What is the upgrade cost to go from a 722 to a 922? Any advantages in upgrading the receiver as opposed to getting the $99 Sling box for the 722?

At least the 722 is a well-proven device that has not given us any trouble for a long time. Not sure about the 922 yet based on the posts I see here.


----------



## olguy (Jan 9, 2006)

The upgrade was $200 plus install which if you have the DHPP is $15 otherwise $90 I think.

My 922 seems to have settled down since the last couple of updates. Except for a reboot on it's own last Sunday evening.

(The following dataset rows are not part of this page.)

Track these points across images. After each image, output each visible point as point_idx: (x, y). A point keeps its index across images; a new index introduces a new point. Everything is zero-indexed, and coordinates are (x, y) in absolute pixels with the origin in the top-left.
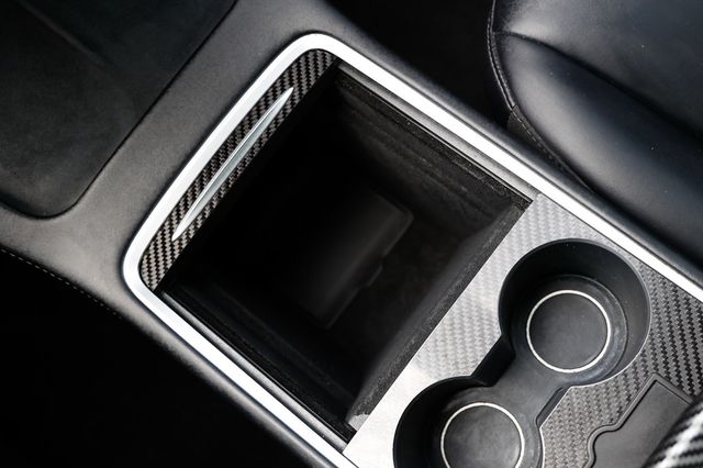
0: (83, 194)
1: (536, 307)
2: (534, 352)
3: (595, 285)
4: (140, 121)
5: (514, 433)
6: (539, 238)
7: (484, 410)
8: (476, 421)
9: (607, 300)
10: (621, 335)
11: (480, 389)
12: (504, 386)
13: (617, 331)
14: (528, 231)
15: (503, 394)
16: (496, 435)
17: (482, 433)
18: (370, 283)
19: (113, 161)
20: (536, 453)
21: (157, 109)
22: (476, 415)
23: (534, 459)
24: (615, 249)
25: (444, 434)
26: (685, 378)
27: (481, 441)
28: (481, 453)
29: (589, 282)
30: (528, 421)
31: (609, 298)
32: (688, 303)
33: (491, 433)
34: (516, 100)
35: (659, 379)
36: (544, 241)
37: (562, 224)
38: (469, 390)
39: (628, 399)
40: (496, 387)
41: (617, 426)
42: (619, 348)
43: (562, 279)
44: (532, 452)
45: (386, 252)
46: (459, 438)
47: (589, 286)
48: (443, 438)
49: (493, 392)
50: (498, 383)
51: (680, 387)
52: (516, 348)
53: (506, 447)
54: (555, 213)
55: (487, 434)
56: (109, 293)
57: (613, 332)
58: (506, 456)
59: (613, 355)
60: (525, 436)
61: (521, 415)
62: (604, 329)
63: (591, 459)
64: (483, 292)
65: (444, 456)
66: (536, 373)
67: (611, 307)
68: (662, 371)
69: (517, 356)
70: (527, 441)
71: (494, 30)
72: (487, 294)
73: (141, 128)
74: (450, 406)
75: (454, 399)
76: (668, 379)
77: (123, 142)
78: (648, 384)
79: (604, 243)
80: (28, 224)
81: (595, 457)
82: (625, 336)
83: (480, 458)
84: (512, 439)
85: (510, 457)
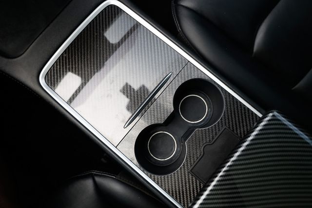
0: (26, 51)
1: (183, 100)
2: (181, 115)
4: (48, 26)
6: (188, 77)
7: (163, 134)
10: (211, 111)
14: (184, 74)
17: (162, 142)
19: (37, 39)
21: (55, 22)
25: (149, 141)
26: (235, 128)
27: (162, 145)
28: (162, 149)
30: (178, 138)
31: (208, 98)
32: (237, 103)
34: (181, 29)
35: (226, 128)
36: (190, 78)
37: (196, 73)
39: (216, 134)
41: (212, 143)
42: (210, 115)
44: (179, 149)
46: (154, 143)
48: (149, 143)
49: (167, 128)
50: (169, 125)
51: (233, 131)
54: (194, 69)
55: (164, 142)
56: (34, 87)
57: (208, 110)
59: (208, 118)
60: (177, 143)
61: (176, 136)
62: (205, 109)
63: (202, 154)
64: (168, 95)
66: (182, 123)
67: (208, 101)
68: (227, 125)
70: (177, 145)
71: (174, 3)
72: (169, 96)
73: (49, 28)
76: (229, 128)
77: (42, 33)
78: (223, 129)
80: (5, 60)
81: (204, 153)
84: (172, 145)
85: (171, 150)
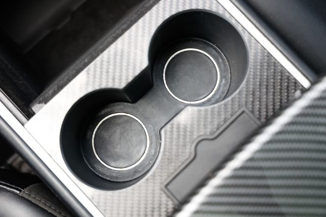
1: (173, 56)
2: (166, 85)
3: (215, 49)
5: (143, 137)
7: (126, 118)
8: (119, 124)
9: (221, 60)
10: (225, 85)
11: (125, 104)
12: (142, 104)
13: (224, 82)
15: (141, 110)
16: (131, 136)
17: (122, 134)
18: (60, 27)
20: (155, 153)
22: (120, 121)
23: (153, 156)
24: (233, 22)
25: (96, 130)
26: (263, 113)
27: (120, 139)
28: (119, 147)
29: (211, 46)
30: (154, 130)
31: (223, 59)
33: (128, 135)
35: (247, 111)
38: (118, 103)
39: (224, 121)
40: (136, 105)
41: (214, 136)
42: (223, 92)
43: (193, 41)
44: (153, 151)
45: (75, 7)
46: (105, 135)
47: (211, 48)
48: (94, 133)
49: (134, 108)
50: (139, 102)
51: (259, 119)
52: (154, 81)
53: (136, 146)
55: (125, 135)
57: (221, 82)
58: (135, 151)
59: (218, 96)
60: (151, 140)
61: (150, 126)
62: (215, 79)
63: (193, 155)
65: (93, 145)
66: (165, 100)
67: (222, 65)
68: (249, 106)
69: (154, 86)
70: (151, 144)
74: (103, 112)
75: (107, 108)
76: (253, 112)
78: (239, 113)
79: (227, 17)
81: (196, 155)
82: (228, 86)
83: (117, 150)
84: (141, 141)
85: (138, 152)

I like the GUI on the 922 and the fact that you can use multiple EHDs via USB hub. That being said you might want to consider a 722K with the sling adapter. The 722K and 922 use the same OTA module if that's of interest and I believe they have the same size HD.


----------



## domingos35 (Jan 12, 2006)

rochrunner said:


> What is the upgrade cost to go from a 722 to a 922? Any advantages in upgrading the receiver as opposed to getting the $99 Sling box for the 722?
> 
> At least the 722 is a well-proven device that has not given us any trouble for a long time. Not sure about the 922 yet based on the posts I see here.


$200 or $400


----------



## Jhon69 (Mar 28, 2006)

olguy said:


> The upgrade was $200 plus install which if you have the DHPP is $15 otherwise $90 I think.
> 
> My 922 seems to have settled down since the last couple of updates. Except for a reboot on it's own last Sunday evening. I like the GUI on the 922 and the fact that you can use multiple EHDs via USB hub. That being said you might want to consider a 722K with the sling adapter. The 722K and 922 use the same OTA module if that's of interest and I believe they have the same size HD.


No: 722k has 500GB HDD.
922 has 1TB HDD.


----------



## harsh (Jun 15, 2003)

Jhon69 said:


> No: 722k has 500GB HDD.
> 922 has 1TB HDD.


If space available for your personal recordings is the question, the difference isn't that great. Rumor has it that the ViP922 has fully half of the space set aside for downloaded PPV content.


----------



## RasputinAXP (Jan 23, 2008)

Not totally true. I have a whole lot more space for my (kids') recordings on the 922 than I ever did on the 722.


----------